§ **Article**:

Props for not letting us forget the mistakes we've made in the past, we need to learn and grow from them, not cover them up. James Joyce said, "A man's errors are his portals of discovery."

As for people walking out of a show due to "inappropriate content" (however they define it), there's a wonderful thing called the internet. Look up a review, many of them will say if its a family friendly show or not.


----------



## Marius (Jun 28, 2008)

I can certainly understand the reasons behind the decision. We did Ragtime at the high school at which I taught and if someone were just wandering by and heard some of the dialogue and didn't know what was going on they could be upset. But that decision should have been made before the project was greenlit, before rights were procured, before anything beyond the 'Hey, kids. Let's put on a show.' stage of preproduction. We did a production of Corpus Christie when I was at FAU. The Florida State Legislature tried to shut us down, and we even got picketed one night. I went out to talk to the protestors and asked them what they didn't like about the show. They couldn't tell me because none of them had read or seen it.  They just heard it was bad. It sounds like the same mentality here. They probably heard the name Ragtime, assumed it was some Scott Joplin musical, and then forgot about it until someone complained. Suits really p*ss me off sometimes.


----------



## bobgaggle (Jun 29, 2008)

charcoaldabs said:


> Interestingly, many of the people that were up in arms didn't see the show... now that sounds like a good way to judge it...



You all remember "Offsides" the student written play performed in Stone Bridge High School 4 years ago? The outcry was so bad that Dick Black, our delegate in Richmond, started spewing stuff about clamping down on content in public school plays. He gave the order to compile a set of content regs without even seeing the play. He just heard about it from letters and emails.


----------



## mbenonis (Jun 29, 2008)

It's really sad today how many shows are unable to be performed at the high school or community theatre level because they might offend one or two people. My take: don't come to the show if you don't like it!

The good news is that when you get to college, you can put on almost anything and still sell lots of tickets, often to the community and not to students! We just put on City of Angels, and it has pretty much everything in it you're not supposed to do: language, sex (no nudity), obscene gestures, gunshots, smoking (real cigarettes), etc. But it was a d*** good show!


----------



## MNicolai (Jun 29, 2008)

We've been really lucky at my high school. In the past ten years we've done a number of controversial shows including A Chorus Line, The Crucible, Cabaret, and we were one of the first high schools to do The Laramie Project 6-8 years ago. Our choral director was down in Texas (we're in Wisconsin) and he even heard on the radio all of the criticisms of our school, and subsequently called in and made a defense.

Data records
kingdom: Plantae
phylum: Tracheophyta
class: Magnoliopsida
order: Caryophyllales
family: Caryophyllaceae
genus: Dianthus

§ **To be done**:
**1)** Please copy the thread on school theater from "## MNicolai (Jun" to "made a defense.", changing "choral director" to "band director".
**2)** Continue the thread on school theater from the point where it stops.

§ **Exercise responses**:
**1)**
## MNicolai (Jun 29, 2008)

We've been really lucky at my high school. In the past ten years we've done a number of controversial shows including A Chorus Line, The Crucible, Cabaret, and we were one of the first high schools to do The Laramie Project 6-8 years ago. Our band director was down in Texas (we're in Wisconsin) and he even heard on the radio all of the criticisms of our school, and subsequently called in and made a defense.

**2)**
The ability to put on a controversial show, at least for high schools, depends largely on the director and the principal. Our principal applauded the shows we've put on, and would like to see more of them. Many schools aren't that lucky though.

We've had our share of irate community members though. We gave out a bunch of comp tickets in a senior-citizen golf tournament for Cabaret, and many turned around and said they wouldn't come because of the Nazi nature of the production. Oh well, we weren't making money off of your tickets anyways.


----------



## gafftaper (Jun 30, 2008)

A local public high school drama teacher I know decided to do "Joseph and the Amazing Technicolor Dream Coat" and "Laramie Project" in the same year. She said, "I figure I might as well offend everyone in the same season".


----------



## MNicolai (Jun 30, 2008)

gafftaper said:


> A local public high school drama teacher I know decided to do "Joseph and the Amazing Technicolor Dream Coat" and "Laramie Project" in the same year. She said, "I figure I might as well offend everyone in the same season".



Our _middle school_ did Joseph this past year for that matter. The funny part is that if you look at the production, and maybe just because it's the Jr. production that they did, there's really no references to the Bible whatsoever, but there are always people that judge without warrant.


----------



## Marius (Jun 30, 2008)

I used to teach at a Baptist college in Louisiana, and we got complaints about a production of Godspell, for goodness sake! There's always going to be someone who's only joy in life is raining on other people's parades. That is one of the greatest things about Theatre. We can usually rise above censorship and close-mindedness. Usually.


----------



## Grog12 (Jun 30, 2008)

mbenonis said:


> The good news is that when you get to college, you can put on almost anything and still sell lots of tickets, often to the community and not to students!



Absolutely untrue. I've seen just as many, if not more college productions get edited than HS ones.

Here's the sad truth about the times we live in folks: Both sides of the political spectrum are censoring people. The right hides behind the bible and family values. The left hides behind hate speech and predjudice.

Both want to take away your rights as defined by the 1st Amendment.

I applaud people who quietly get up and leave a show they're offended by.

I do everything in my power not to punch people who picket shows they've never seen.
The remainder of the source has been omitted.